Dans ce conflit meurtrier qui oppose l’État juif aux terroristes du Hamas, Delphine Horvilleur tente d’analyser la situation en étant à l’écoute de ses frères juifs mais aussi des Palestiniens et des Arabes en général. « Depuis le 7 octobre, certaines conversations amicales me sauvent de la noyade ». Voici Wadji Mouawad, hanté par la guerre du Liban qui avoue avoir été éduqué dans la haine des Juifs, mère de toutes les haines. Et voici aussi Kamel Daoud, marqué par les douleurs de l’Algérie ensanglantée, 200 000 victimes qui n’intéressent pas grand monde parce qu’elles n’ont pas été tuées par des Juifs. Voici encore Mahmoud Darwich, célèbre poète palestinien qui , par ailleurs, occupe le préambule de ce livre ( Et c’est le poète israélien Yehuda Amichaï qui est en clôture), pour qui les Palestiniens ne sont célèbres que parce que leurs ennemis sont juifs. « Si nous étions en guerre contre le Pakistan, personne n’aurait entendu parler de nous ».

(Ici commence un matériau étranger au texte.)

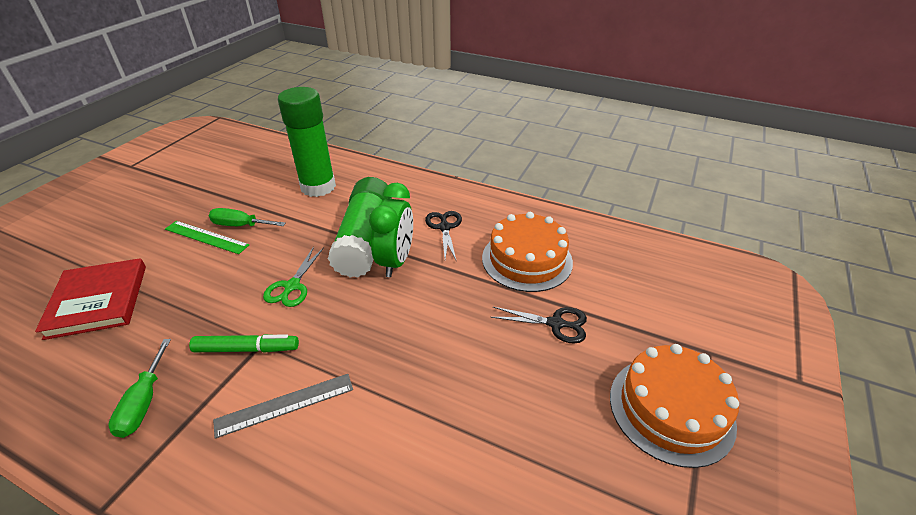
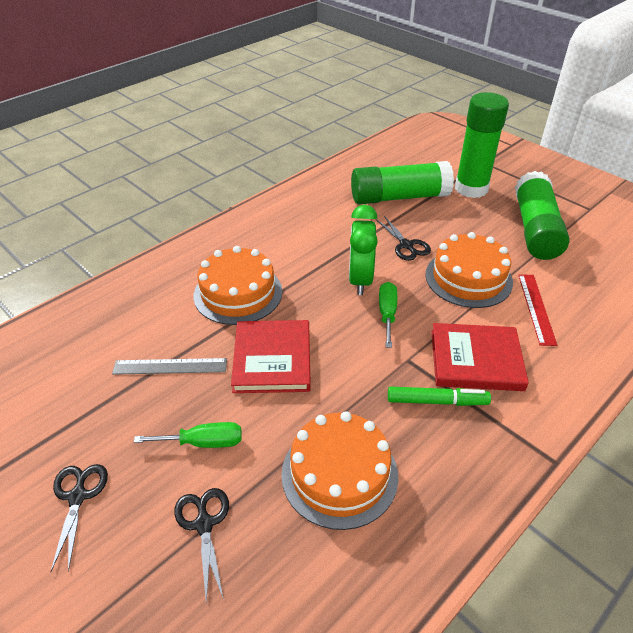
black scissors: 2 -> 3
green glue stick: 2 -> 3
green ruler: 1 -> 0
green scissors: 1 -> 0
orange cake: 2 -> 3
red book: 1 -> 2
red ruler: 0 -> 1

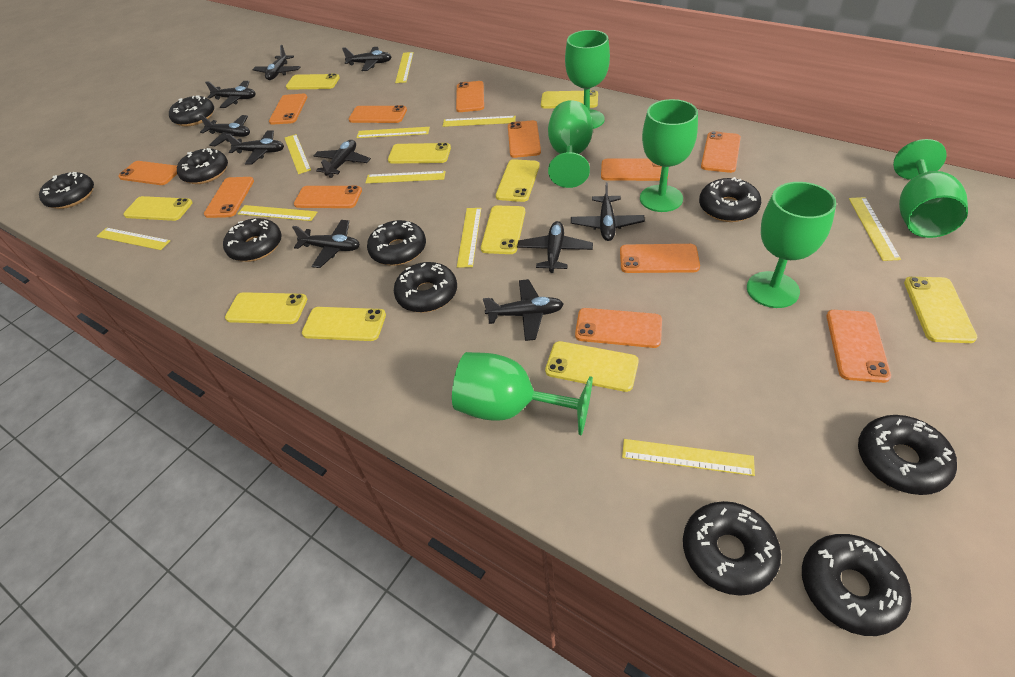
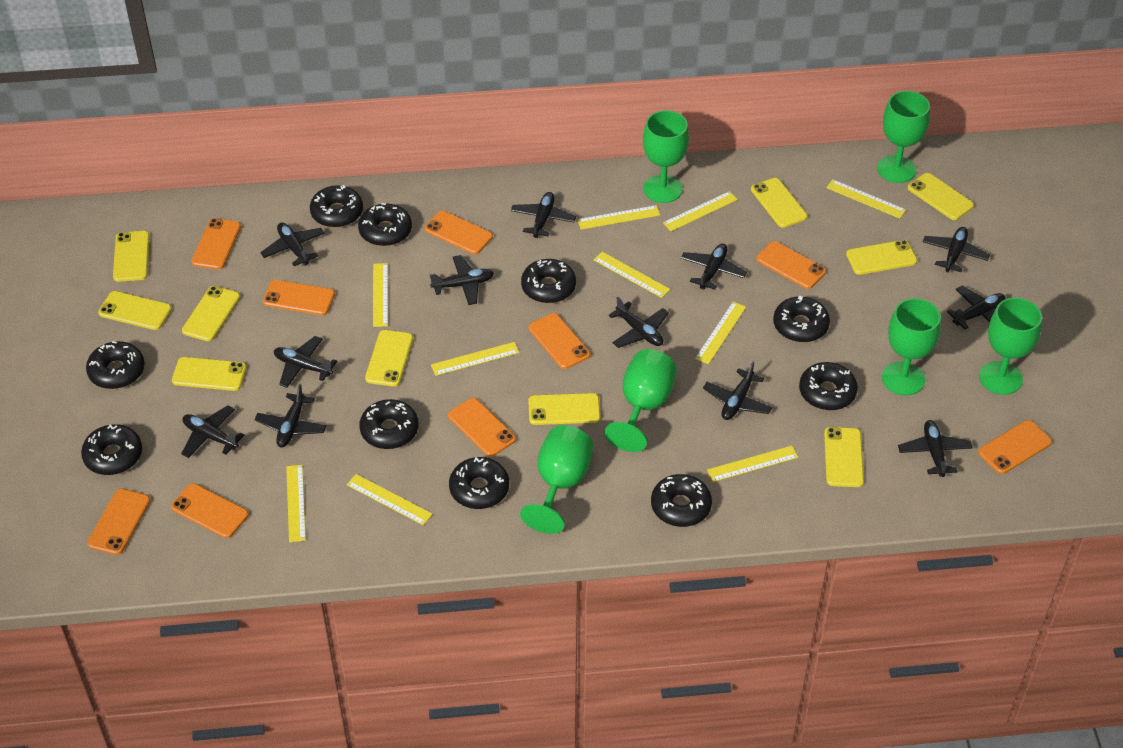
black plane: 10 -> 12
orange phone: 12 -> 9

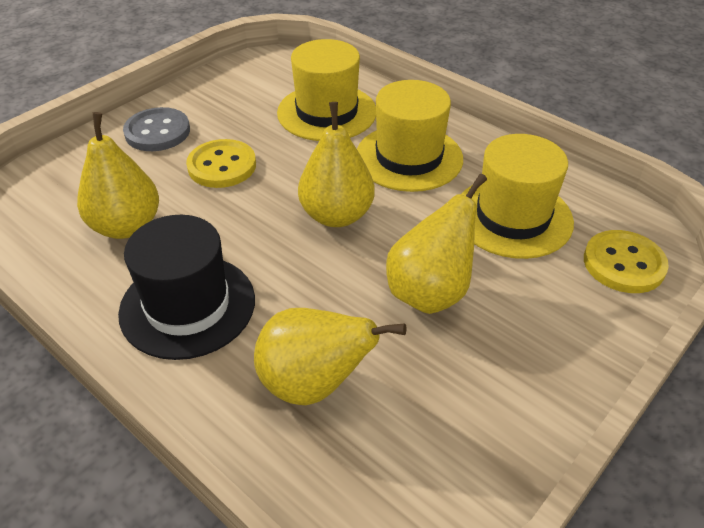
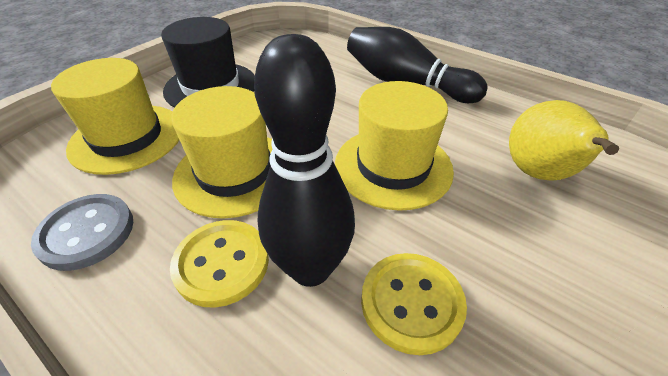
black bowling pin: 0 -> 2
yellow pear: 4 -> 1

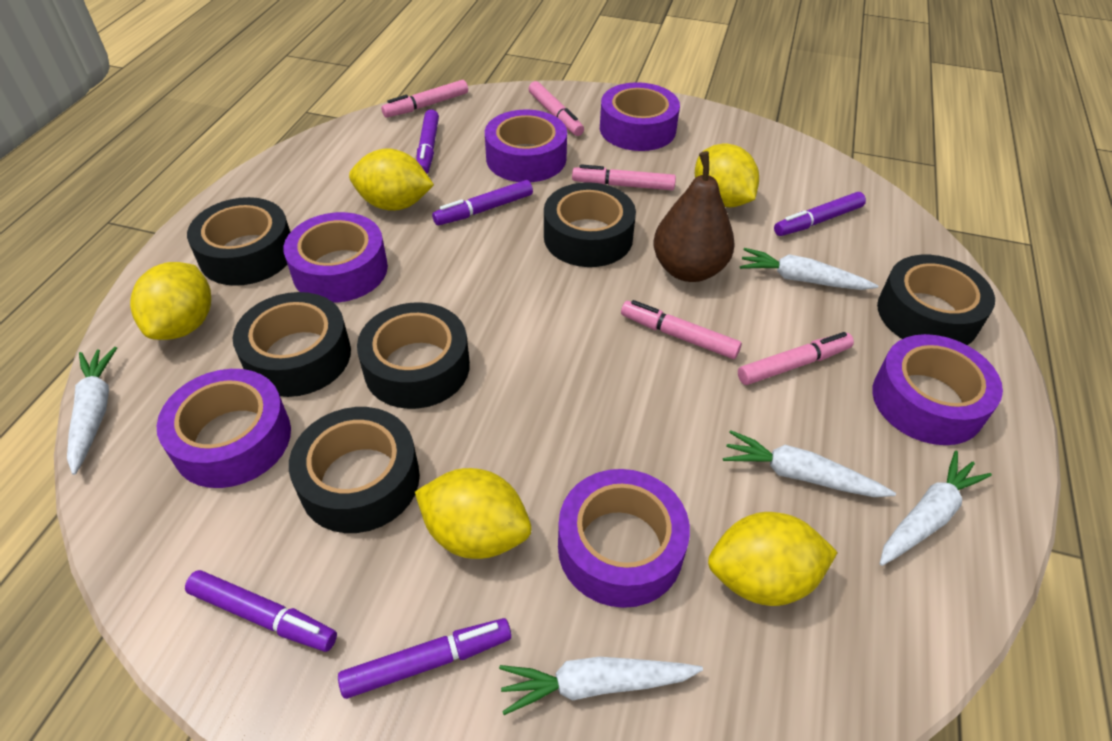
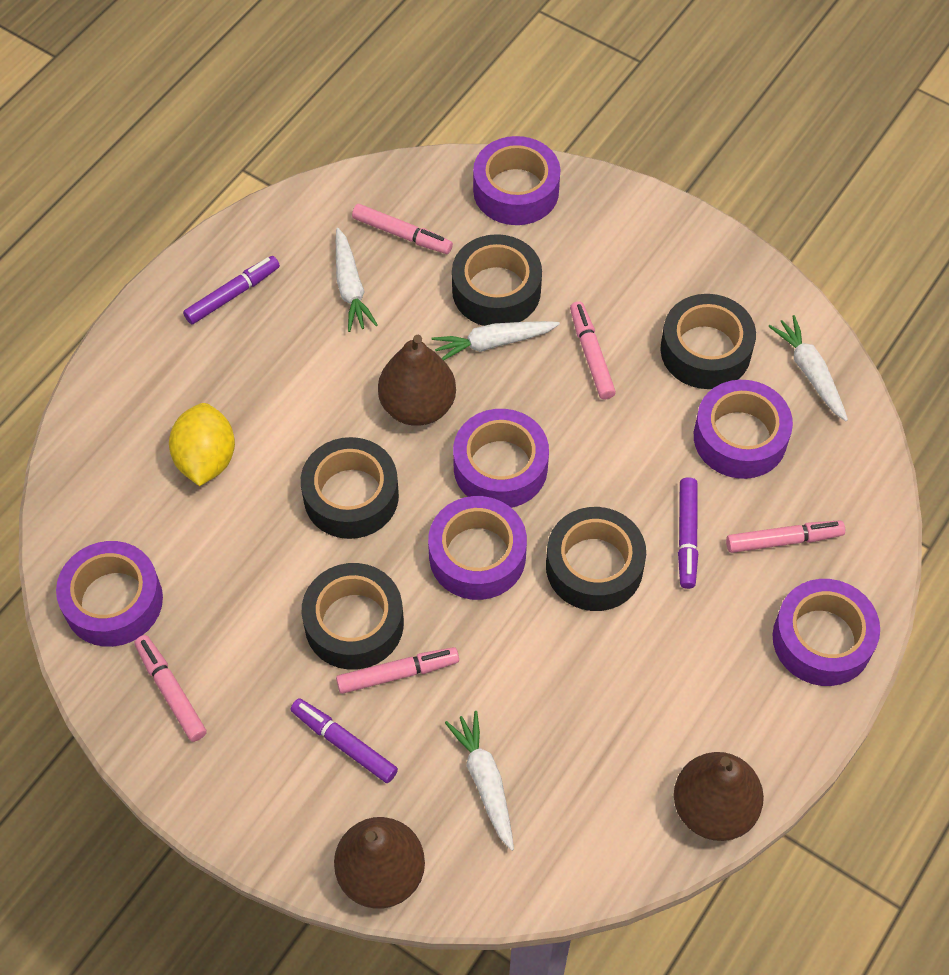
black tape: 6 -> 5
brown pear: 1 -> 3
purple marker: 5 -> 3
white carrot: 5 -> 4
yellow lemon: 5 -> 1

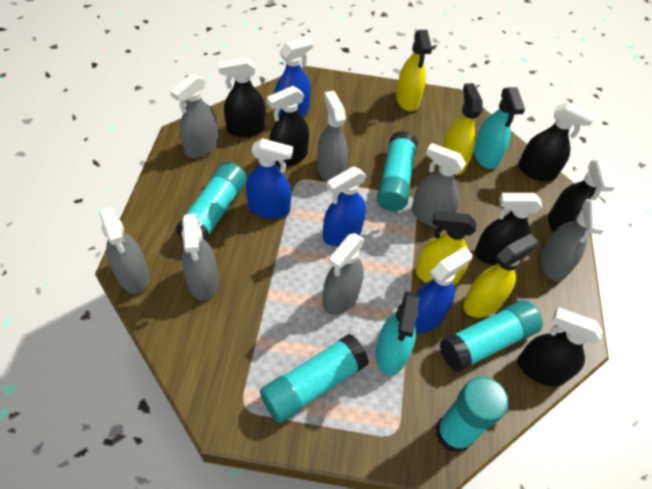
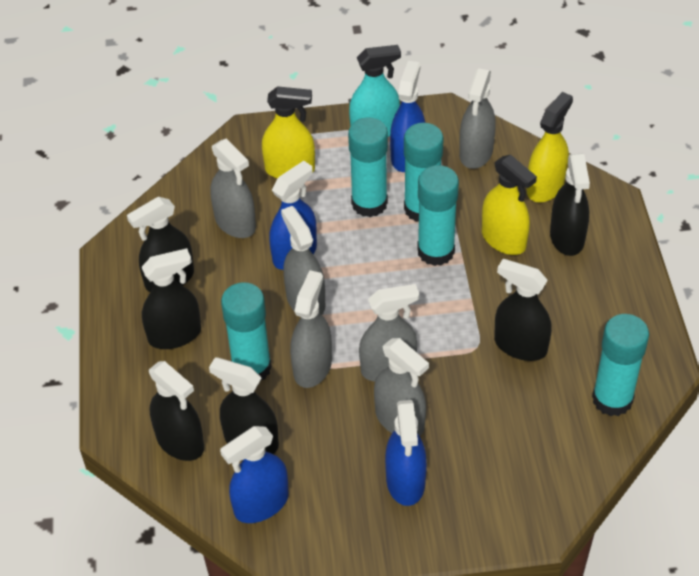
grey spray bottle: 7 -> 6
turquoise spray bottle: 2 -> 1
yellow spray bottle: 4 -> 3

« Comment libérer la Palestine de ceux qui l’instrumentalisent et la violentent, en affirmant précisément la défendre ? » se demande Delphine Horvilleur et elle ajoute : « Comment sauver Israël d’un gouvernement en déliquescence politique et morale qui se perçoit comme seul légitime et fidèle au judaïsme ? ».
Les antisémites ne savent plus quoi inventer pour salir les Juifs. Certains vont même jusqu’à affirmer de manière péremptoire que les hommes juifs ont des menstruations et qu’ils saignent par la faille de leur prépuce absent ou par hémorragie rectale. Hémorroïdes ! Et mort aux Yids ! On finit par se dire que si demain, la race animale des zèbres disparaissait, ce serait la faute aux Hébreux. Le monde est dans la mouise, c’est la faute à Moïse ! « Oy Vae » est l’anagramme de « Yeova ». Oui, mais où est donc Ornicar ?
Époustouflant ! Décapant !
Jean-Pierre Allali
(*) Éditions Grasset, mars 2024, 160 pages, 16 €.